Delações premiadíssimas

Ao lembrar sua passagem como prisioneira da ditadura militar e dizer que aprendeu na escola a não gostar de Joaquim Silvério dos Reis, o delator da Inconfidência Mineira, Dilma Rousseff reconhece que é preciso buscar na história alguns exemplos para explicar os acontecimentos recentes.

A presidente deve ter razões inconfessáveis quando afirma que não respeita os delatores. Apesar de ter sido justamente ela que sancionou a lei reguladora do instituto da Delação Premiada (Lei 12850/ 2013), instrumento traiçoeiro que já derrubou muita gente ao longo da história. Para o bem ou para o mal, começou quando Adão e Eva foram delatados em troca de um pomar; chegou aos trinta dinheiros de Judas Iscariotes; e ganhou a força na Rússia Imperial, quando Pedro, o Grande, sancionou em 1713 a lei das “delações premiadíssimas”.

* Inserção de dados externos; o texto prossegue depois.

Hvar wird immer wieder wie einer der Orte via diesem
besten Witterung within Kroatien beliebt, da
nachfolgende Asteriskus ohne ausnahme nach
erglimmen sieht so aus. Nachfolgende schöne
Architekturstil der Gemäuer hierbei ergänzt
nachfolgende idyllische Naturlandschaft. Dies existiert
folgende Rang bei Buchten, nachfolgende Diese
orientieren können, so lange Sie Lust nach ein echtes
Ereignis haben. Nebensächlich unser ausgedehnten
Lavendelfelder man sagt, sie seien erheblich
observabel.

O decreto ordenava que todos os delatores seriam recebidos pessoalmente pelo czar, em qualquer caso de corrupção no governo. O prêmio para o delator seria toda a fortuna e demais propriedades do acusado, caso a alegação se provasse verdadeira. Isso podia ser perigoso demais para as pessoas: o delator tinha que se apresentar e provar suas alegações e, se elas fossem falsas, quem perdia a cabeça era o acusador e não o acusado. O resultado foi uma enxurrada de cartas anônimas, a maioria com o propósito de acertar contas pessoais.

A corrupção predominava em todos os escalões do Império. Principalmente junto à família imperial. Certa vez, conta o biógrafo Robert K. Massie, após ouvir o relato de casos escabrosos de corrupção, num acesso de raiva Pedro ordenou a imediata execução de qualquer oficial que subtraísse o Estado, mesmo que fosse um pedaço de corda. Ao redigir o decreto, o ministro ergueu a caneta e perguntou:

– Vossa Majestade já refletiu sobre as consequências desse decreto?

– Vá em frente! Escreva! – respondeu Pedro furiosamente.

– Vossa majestade quer viver sozinho, sem súditos no Império? Pois todos nós roubamos. Alguns levam, pouco, outros levam muito, mas todos nós levamos alguma coisa!

Pedro, o Grande, deu risada, sacudiu tristemente a cabeça e desistiu do decreto.

Karl Marx devia conhecer esse episódio, ao dizer que a história se repete. Primeiro como tragédia, depois como farsa. No caso brasileiro, a farsa está sendo uma tragédia para Dilma Rousseff.